From archival research on seventeenth-century Franco-Italian music and dance by scholars in Alabama to the expansion of the Delta Blues Museum in Clarksdale, Mississippi, the exploration and celebration of music continues to thrive throughout the American South.
The birthplace of some of America’s most treasured musical traditions—such as country music in the hills of Tennessee and zydeco in the bayous of Louisiana—the South has a rich history of creating and adapting musical traditions from across cultures and countries.
Funding from the National Endowment for the Humanities (NEH) supports institutions and individuals throughout the country in showcasing and expanding access to this scholarship through digital and physical museum exhibitions, research fellowships, education programs for K –12 and university teachers, and more. Explore some recent NEH-supported projects from Mississippi, Louisiana, Tennessee, Kentucky, Alabama, and Arkansas focusing on music and its connections to the humanities.
As ethnomusicologist Patrick Burke said in his 2015 piece for Humanities magazine, “What is Music”: “Whatever your source of inspiration, ethnomusicology demonstrates that making music is a fundamental part of what it means to be human.” Read a special 2020 issue of NEH’s Humanities magazine on music and the humanities here.

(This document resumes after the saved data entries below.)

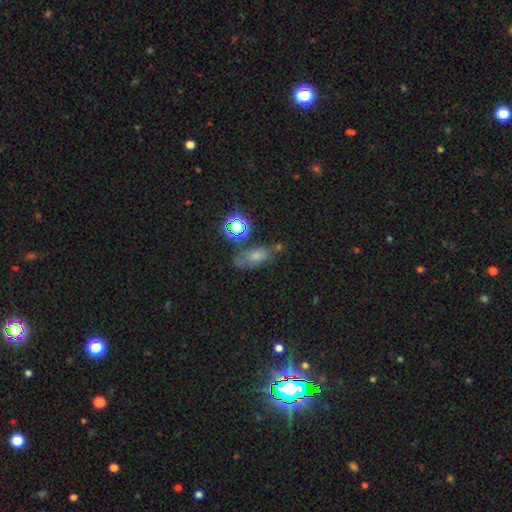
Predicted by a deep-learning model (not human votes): The model was most divided on "merging": none: 56%, minor disturbance: 23%, merger: 12%, major disturbance: 10%. More confident: how rounded — in between (74%); smooth or featured — smooth (63%).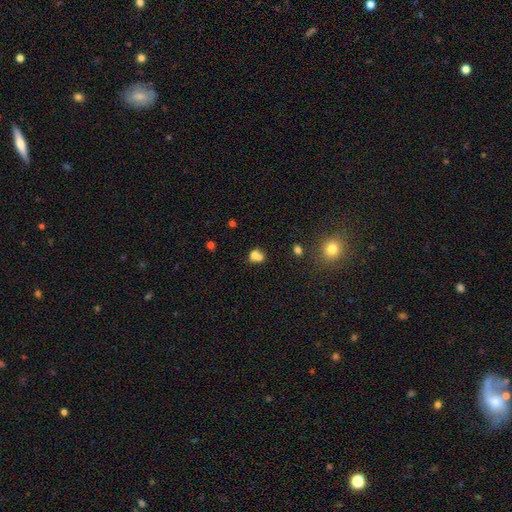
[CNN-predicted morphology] Smooth or featured? Predicted: smooth (p=0.70). How rounded? Predicted: round (p=0.58). Merging? Predicted: merger (p=0.59).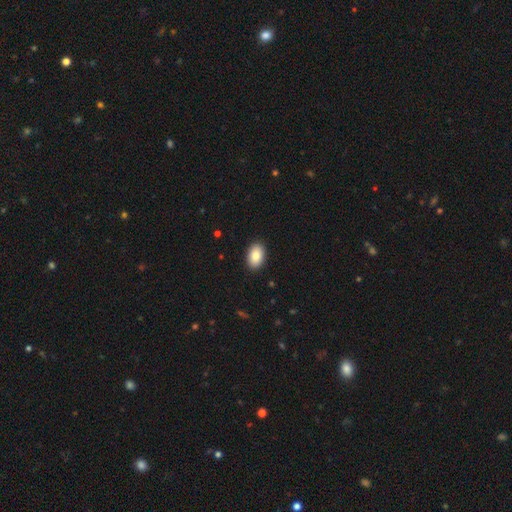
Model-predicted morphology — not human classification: This appears to be a smooth galaxy with no disk features (87%) that is in between round and cigar-shaped (92%). Merging: none (90%).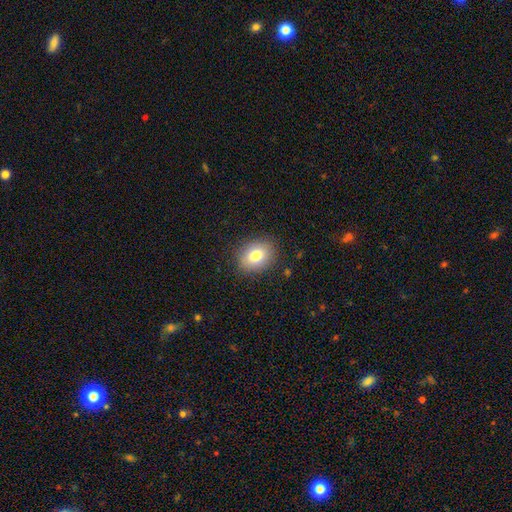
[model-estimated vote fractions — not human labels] This appears to be a smooth galaxy with no disk features (79%) that is in between round and cigar-shaped (62%). Merging: none (86%).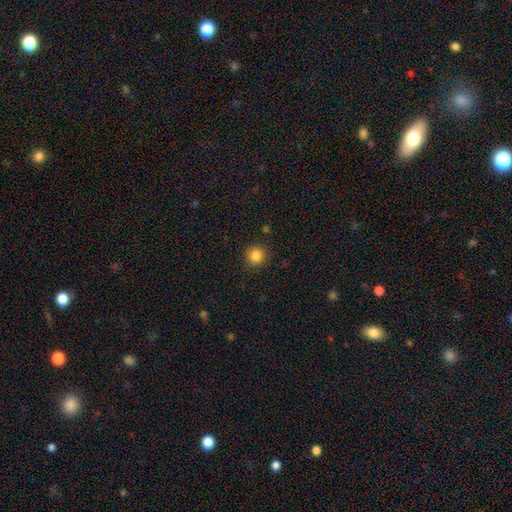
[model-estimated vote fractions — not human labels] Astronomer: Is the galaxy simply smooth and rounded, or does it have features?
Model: smooth — 84%.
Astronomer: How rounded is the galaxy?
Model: round — 93%.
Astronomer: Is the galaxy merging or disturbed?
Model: none — 90%.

Courtesy of the Delta Blues Museum
The Story of America’s Music
Delta Blues Museum | Clarksdale, Mississippi
Division of Public Programs
In Clarksdale, Mississippi, situated at the intersection of Highways 61 and 49, you’ll find the “land where the blues began” and the first museum devoted entirely to this uniquely American musical tradition. Since its establishment in 1979, the Delta Blues Museum has worked to preserve the history and culture of blues. Through exhibits and online programs, the museum takes audiences through the story of blues music, from its origins in the spirituals and work songs of enslaved people in the deep South through the Great Migration of the twentieth century to today.
In 2018, NEH supported the museum’s expansion with a grant for a new 9,000 square-foot home for “The Story of America’s Music” exhibition. The new installation is an immersive, interactive experience, allowing audiences to connect with the blues musicians who developed the genre’s signature sound and worked towards social change through their music, including B.B. King and Muddy Waters. Visit the museum online with virtual tours from contemporary artists, including Christone “Kingfish” Ingram.
Take a virtual tour of the Delta Blues Museum today!
See grant funding opportunities for museums, historic sites, archives, and more at NEH’s Division of Public Programs
Suiting the Sound: The Rodeo Tailors Who Made Country Stars Shine Brighter
Country Music Hall of Fame and Museum | Nashville, Tennessee
Division of Public Programs
“The costume is the first impression, and it should be flashy.” – rodeo tailor Nudie Cohn
Since the late 1940s, musicians from Nashville to New York have dazzled stages and red carpets with custom western wear. Through “Suiting the Sound,” a new digital exhibit made possible by an NEH CARES grant in 2020, the Country Music Hall of Fame and Museum is giving unprecedented access to the story and works of the rodeo tailors who created the iconic rhinestone cowboy image of classic country music.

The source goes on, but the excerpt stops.